I have a data frame with several factor columns containing NaN's that I would like to convert to NA's (the NaN seems to be a problem for using linear regression objects to predict on new data).

> tester1 <- c("2", "2", "3", "4", "2", "3", NaN)
> tester1 
[1] "2"   "2"   "3"   "4"   "2"   "3"   "NaN"
> tester1[is.nan(tester1)] = NA
> tester1 
[1] "2"   "2"   "3"   "4"   "2"   "3"   "NaN"
> tester1[is.nan(tester1)] = "NA"
> tester1 
[1] "2"   "2"   "3"   "4"   "2"   "3"   "NaN"
도움이 되었습니까?

해결책

Here's the problem: Your vector is character in mode, so of course it's "not a number". That last element got interpreted as the string "NaN". Using is.nan will only make sense if the vector is numeric. If you want to make a value missing in a character vector (so that it gets handle properly by regression functions), then use (without any quotes), NA_character_.

> tester1 <- c("2", "2", "3", "4", "2", "3", NA_character_)
>  tester1
[1] "2" "2" "3" "4" "2" "3" NA 
>  is.na(tester1)
[1] FALSE FALSE FALSE FALSE FALSE FALSE  TRUE

Neither "NA" nor "NaN" are really missing in character vectors. If for some reason there were values in a factor variable that were "NaN" then you would have been able just use logical indexing:

tester1[tester1 == "NaN"] = "NA"  
# but that would not really be a missing value either 
# and it might screw up a factor variable anyway.

tester1[tester1=="NaN"] <- "NA"
Warning message:
In `[<-.factor`(`*tmp*`, tester1 == "NaN", value = "NA") :
invalid factor level, NAs generated
##########
tester1 <- factor(c("2", "2", "3", "4", "2", "3", NaN))

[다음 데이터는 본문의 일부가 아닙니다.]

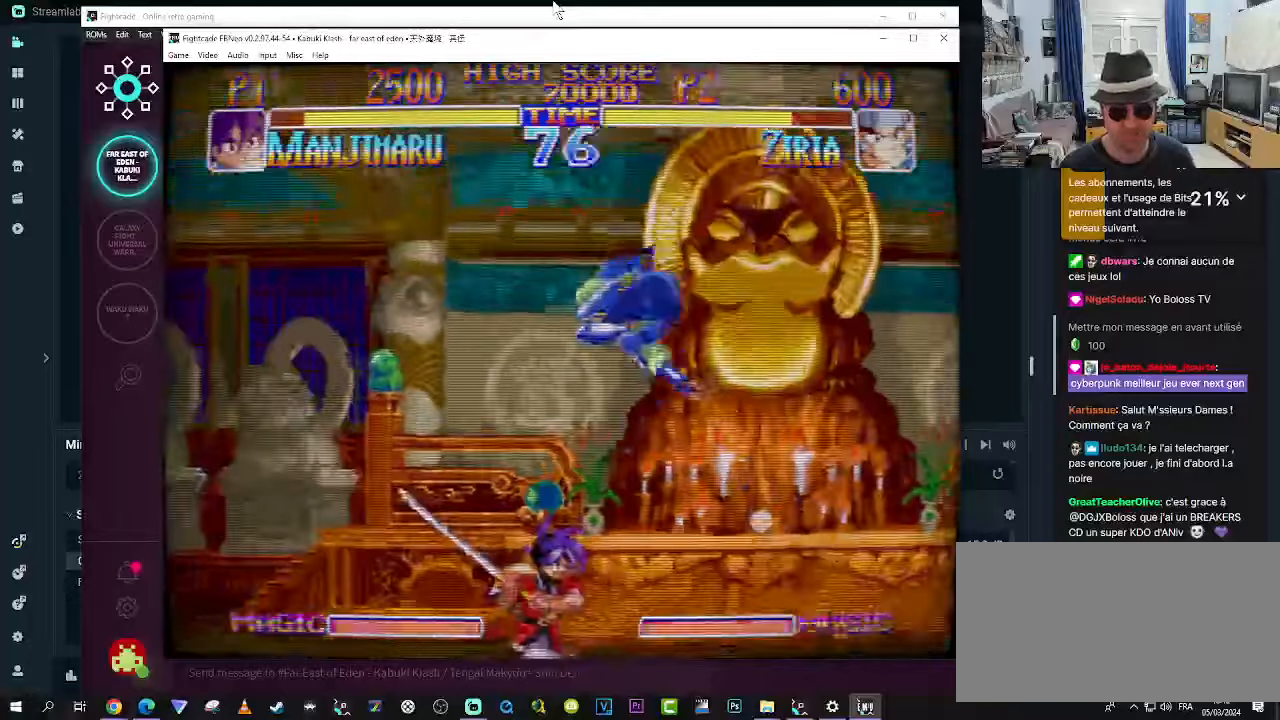
{"dt_ms": 500, "buttons": ["TRIANGLE"], "left_stick": "down-left", "events": [[50, "left_stick", "right"], [250, "TRIANGLE", "down"], [300, "TRIANGLE", "up"], [300, "left_stick", "down-left"], [383, "TRIANGLE", "down"], [416, "TRIANGLE", "up"], [500, "TRIANGLE", "down"]]}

> tester1[tester1 =="NaN"] <- NA_character_
> tester1
[1] 2    2    3    4    2    3    <NA>
Levels: 2 3 4 NaN

That last result might be surprising. There is a remaining "NaN" level but none of elements is "NaN". Instead the element that was "NaN" is now a real missing value signified in print as .

다른 팁

You can't have NaN in a character vector, which is what you have here:

> tester1 <- c("2", "2", "3", "4", "2", "3", NaN)
> is.nan(tester1)
[1] FALSE FALSE FALSE FALSE FALSE FALSE FALSE
> tester1
[1] "2"   "2"   "3"   "4"   "2"   "3"   "NaN"

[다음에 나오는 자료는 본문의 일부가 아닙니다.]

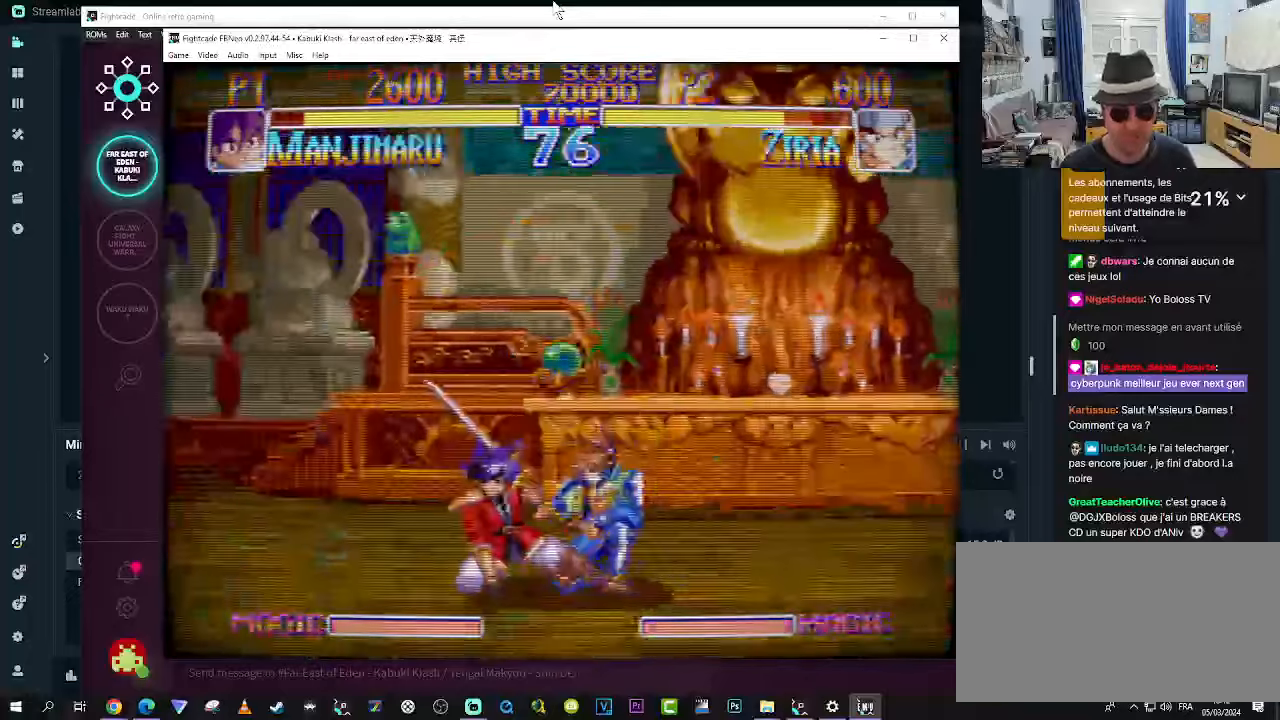
{"dt_ms": 500, "buttons": ["R1"], "left_stick": "down-left", "events": [[83, "TRIANGLE", "up"], [133, "TRIANGLE", "down"], [166, "TRIANGLE", "up"], [333, "R1", "down"], [416, "R1", "up"], [450, "R1", "down"]]}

Notice how R thinks this is a character string.

You can create NaN in a numeric vector:

> tester1 <- c("2", "2", "3", "4", "2", "3", NaN)
> as.numeric(tester1)
[1]   2   2   3   4   2   3 NaN
> is.nan(as.numeric(tester1))
[1] FALSE FALSE FALSE FALSE FALSE FALSE  TRUE

Then, of course, R can convert NaN to NA as per your code:

> foo <- as.numeric(tester1)
> foo[is.nan(foo)] <- NA
> foo
[1]  2  2  3  4  2  3 NA

EDIT:

Gavin Simpson in comments reminds me that, in your situation, there are much easier ways to convert what is really an "NaN" to an "NA":

tester1 <- gsub("NaN", "NA", tester1)
tester1
# [1] "2"  "2"  "3"  "4"  "2"  "3"  "NA"

Solution:

To detect which elements of the character vector are NaN, you need to convert the vector to a numeric vector:

tester1[is.nan(as.numeric(tester1))] <- "NA"
tester1
[1] "2"  "2"  "3"  "4"  "2"  "3"  "NA"

Explanation:

There are a couple of reasons that this isn't working as you expect it to.

First, although NaN stands for "Not a Number", it does have class "numeric", and only makes sense inside of a numeric vector.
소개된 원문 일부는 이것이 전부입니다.